Mitt Romney and John McCain clashed Saturday over how to revive the depressed economy of Michigan, the former U.S. manufacturing powerhouse which hosts the next Republican presidential primary.
Image: Mitt Romney
Republican presidential hopeful former Massachusetts Gov. Mitt Romney speaks to reporters in front of a General Motors plant in Ypsilanti, Mich., on Saturday.LM Otero / AP
/ Source: Reuters

Mitt Romney and John McCain clashed Saturday over how to revive the depressed economy of Michigan, the former U.S. manufacturing powerhouse which hosts the next Republican presidential primary.

As the two campaigned, a Detroit News poll being released Sunday showed a dead heat, at 27 percent and Mitt Romney at 26 percent. Mike Huckabee is third at 19 percent.

Michigan-born Romney, eager for a win here on Tuesday after losing Iowa to former Arkansas Gov. Mike Huckabee and New Hampshire to Arizona Sen. McCain, went to a General Motors Corp. plant that just announced it was laying off 200 workers.

"It's inexcusable to me to see these jobs going away again and again and again," Romney said outside the plant, arguing for more investment in science and technology research.

Romney has criticized McCain for asserting that state jobs lost overseas are "not coming back," calling it defeatist. McCain hit back sharply, saying he would be "ashamed and embarrassed" if he were to claim that old jobs were coming back and proposing improved retraining programs for those who lost their jobs.

McCain said increased fuel efficiency standards signed into law in December could help manufacturers develop cars that rely less on foreign oil.

"I have great faith in the auto industry that they'll be able to meet these ... standards, we'll move to hybrid cars, we'll move to hydrogen, we'll move to batteries, and I as president will do everything I can to help them do that," McCain told reporters after a campaign event in Warren.

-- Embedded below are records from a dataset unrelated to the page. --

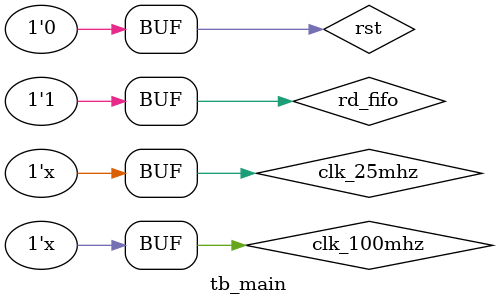
<source format=v>
`timescale 1ns / 1ps


module tb_main;

	// Inputs
	reg clk_25mhz;
	reg clk_100mhz;
	reg rst;
	reg rd_fifo;

	// Outputs
	wire [7:0] pixel_r;
	wire [7:0] pixel_g;
	wire [7:0] pixel_b;

	// Instantiate the Unit Under Test (UUT)
	main_logic uut (
		.clk_25mhz(clk_25mhz), 
		.clk_100mhz(clk_100mhz), 
		.rst(rst), 
		.pixel_r(pixel_r), 
		.pixel_g(pixel_g), 
		.pixel_b(pixel_b), 
		.rd_fifo(rd_fifo)
	);

	initial begin
		// Initialize Inputs
		clk_25mhz = 0;
		clk_100mhz = 0;
		rst = 1;
		rd_fifo = 0;

		// Wait 100 ns for global reset to finish
		#100;
      rst = 1;
		// Add stimulus here
		#30
		rst = 0;
		rd_fifo = 1;
	end
	
	always
		#25 clk_100mhz = !clk_100mhz;
	
	
	always
		#100 clk_25mhz = !clk_25mhz;
      
endmodule


</source>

Romney said the new standards, the first increase since 1975, would "help the foreign manufacturers and hurt us."

A win in Michigan for Romney, McCain or Huckabee would give them momentum in the wide-open Republican race ahead of the South Carolina primary a week later, the next in state-by-state contests to choose candidates for November's election to determine President Bush's successor.

Leading Democratic candidates and several Republican hopefuls are not campaigning here.

The draining of Michigan
The nation's eighth-largest state with 10 million residents, Michigan has been bleeding jobs and experiencing a population exodus and could be pivotal in the November election as it could swing to either party's nominee.

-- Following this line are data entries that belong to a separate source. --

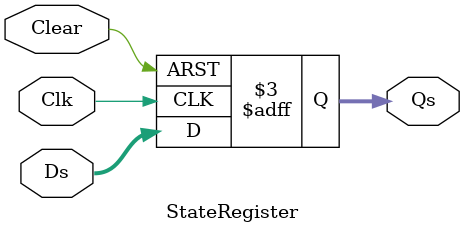
<source format=v>
module StateRegister(input [0:9] Ds, input Clk, input Clear, output reg [0:9] Qs);
    initial Qs <= 10'b0;
    always @ (posedge Clk or posedge Clear)
    begin
      if(Clear)
      begin
        Qs <= 10'b000000000;
      end
      else
        Qs <= Ds;
    end
endmodule
</source>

"It is an angry voter and they don't know who to blame," Michigan political pollster Ed Sarpolus said, describing his sense of the state which has the highest unemployment rate — 7.4 percent — in the country and soaring home foreclosures.

Huckabee has been running a television advertisement in Michigan arguing that voters want their "next president to remind them of the guy they work with, not the guy who laid them off," a shot at Romney's years as a venture capitalist.

Michigan's native son
Polls show a close race in Michigan between McCain and Romney, with Huckabee not far behind in third place. Romney argues winning the state is personal because he was born and raised here, and his father once served as governor.

"It's personal because I love this state; it's personal because I recognize that as Michigan goes, so goes the nation," Romney said.

New polls are expected to be released later Saturday.

Late last year, a poll showed roughly three-quarters of residents listed the economy as their top concern. University of Michigan economists predicted 51,000 more jobs will be wiped out in the state this year in addition to the 400,000 lost since 2000.

Larry Clanton, a 59-year-old Republican voter whose vehicle detailing business recently went under, blamed the downturn on business leaders who failed to diversify the economy beyond its now-struggling auto industry.

"Anything to boost the overall economy would be good," he said. "To some degree, what's good for the nation is good for Michigan. Right now, young people graduating from college cannot find employment and are leaving; we're experiencing a brain drain."